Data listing
::::
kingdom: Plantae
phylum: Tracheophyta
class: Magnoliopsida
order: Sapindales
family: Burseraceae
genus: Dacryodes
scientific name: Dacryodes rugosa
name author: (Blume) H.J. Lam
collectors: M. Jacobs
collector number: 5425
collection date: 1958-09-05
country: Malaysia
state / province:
::::
Copy out every line of the entries above without changing anything.

kingdom: Plantae
phylum: Tracheophyta
class: Magnoliopsida
order: Sapindales
family: Burseraceae
genus: Dacryodes
scientific name: Dacryodes rugosa
name author: (Blume) H.J. Lam
collectors: M. Jacobs
collector number: 5425
collection date: 1958-09-05
country: Malaysia
state / province:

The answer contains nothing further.